Marketing spend tightens
Consistent with the previous quarter, Logitech further reduced its expenses, most notably in sales and marketing, which was down 21%, even as the company committed to investing in product design and development. Research and development spend increased by 3%.
“We’re pulling back in different areas throughout the business, including marketing, where we pulled back pretty significantly,” said Bracken Darrell, President and Chief Executive Officer, on the earnings call.
“But [it’s] really on that top-of-the-funnel marketing that we feel like, at the end of the day when the markets are generally softer, top of funnel marketing’s not as effective. Whereas search engine optimization, the things you’d expect us to keep investing in, we’ll certainly keep investing,” Darrell said.
Digresses with marketing experts
Darrell’s comments contrast with established marketing thinking on investment at the top of the funnel. In a recent WARC report, marketing effectiveness expert Les Binet is quoted as saying: “In the current rising interest rate environment, it may be necessary to cut budgets a bit, but don't cut them too much. And if you can, maintain or increase your share of voice by cutting less than your competitors and then optimise the rest.”
Likewise, Mike Campbell – Head of International Effectiveness at Ebiquity – warned brands against cutting investment in brand building and becoming over-reliant on performance media, which damages brand equity. “Despite the tough economic climate ahead, sustaining marketing investment will be the right approach for many brands,” he advised in the same report.
“Marketers should resist the lure of overinvesting in performance media while at the same time underinvesting in brand building media. Focusing on lower-funnel over higher-funnel activities fundamentally weakens brands and does more harm than good,” he argued.
This was a lesson that ASOS, the e-commerce fashion portal, recently learned the hard way. ASOS’s profits plunged 105% last quarter, ultimately the result of putting more than 80% of its spend on performance marketing while “leaving insufficient spend focused on driving longer-term brand awareness” or developing new products, according to the company’s CEO.
Will it pay off?
While time will tell if Logitech has made the right decision, the company’s chief financial officer indicates that marketing investment may bounce back if market conditions improve.
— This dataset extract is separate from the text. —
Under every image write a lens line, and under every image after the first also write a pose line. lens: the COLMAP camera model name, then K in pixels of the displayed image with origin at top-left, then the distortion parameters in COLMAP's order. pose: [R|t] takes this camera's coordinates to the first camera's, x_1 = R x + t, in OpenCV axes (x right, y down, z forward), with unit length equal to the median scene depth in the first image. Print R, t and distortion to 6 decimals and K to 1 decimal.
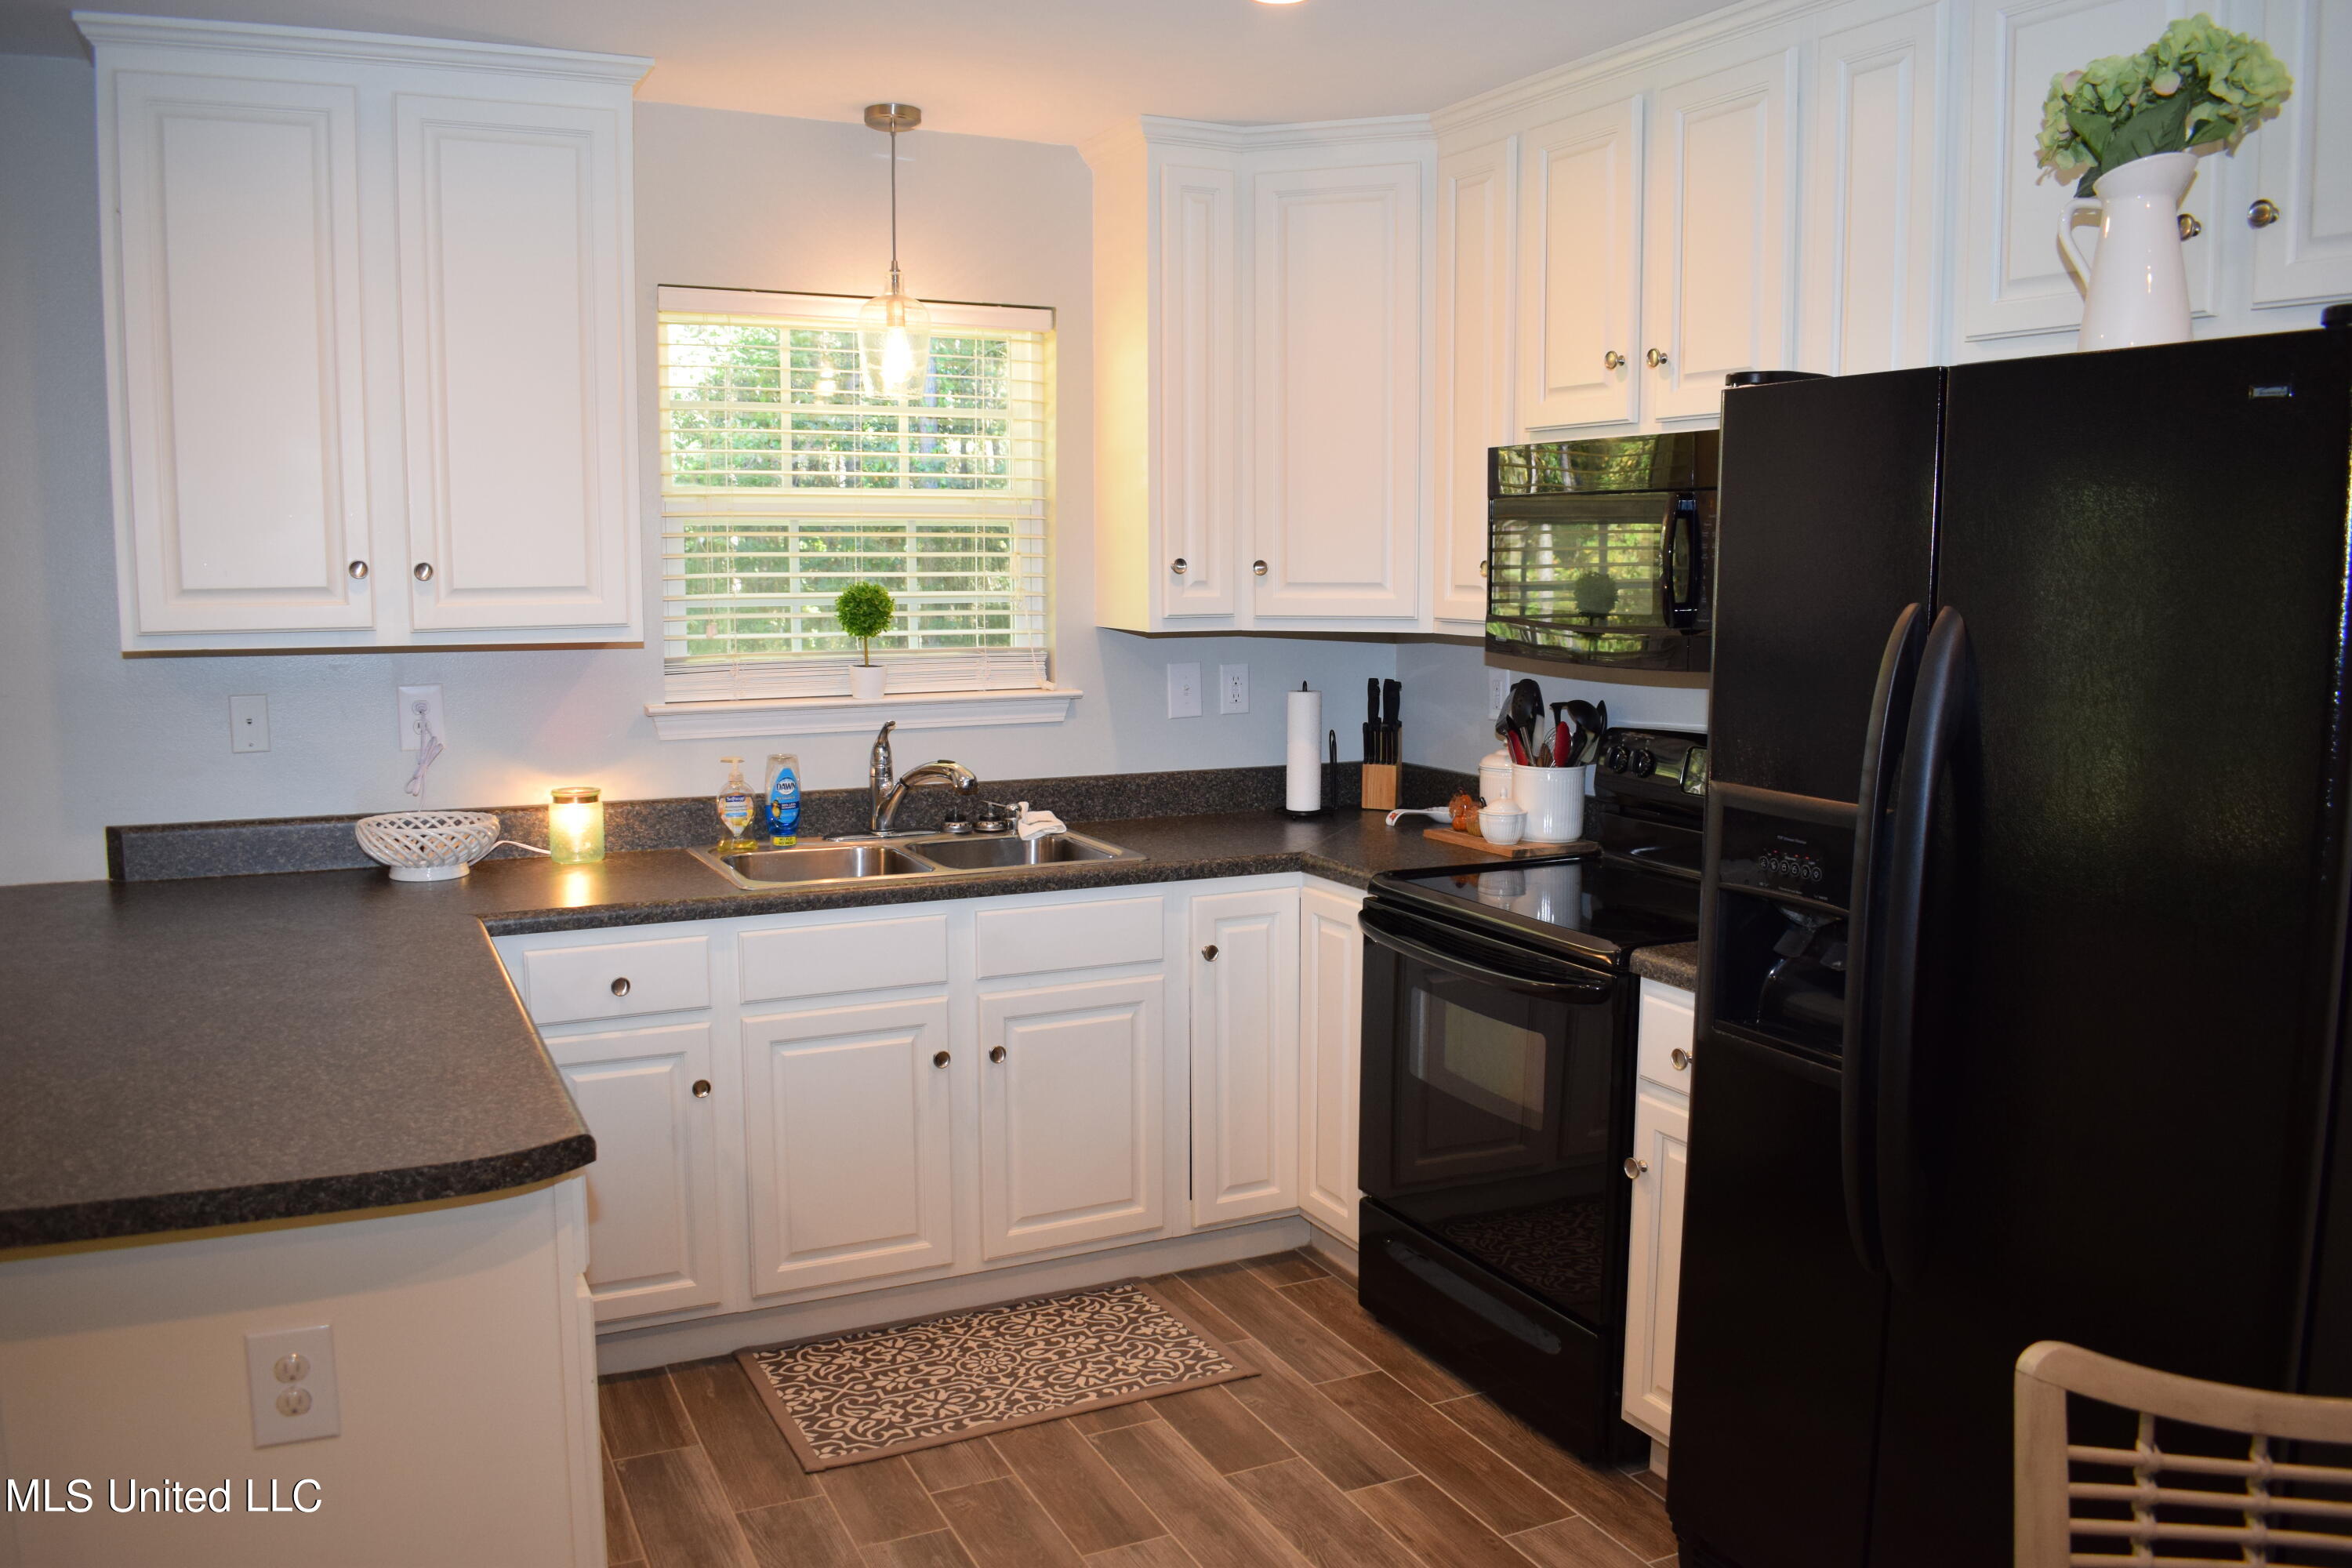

“Even when you look at our marketing spend, though, we’re really aligning it with sales,” said CFO Nate Olmstead. “And if you look back historically, we’re kind of at levels right now that are consistent with the level of investment we’ve had there before.”
He added that the company hadn't cut back on all marketing, as Darrell suggested, but are being “very thoughtful about where it makes sense to invest now. I think if conditions change and we start to see more revenue growth and gross profit expansion, you may see us increase those investments again.”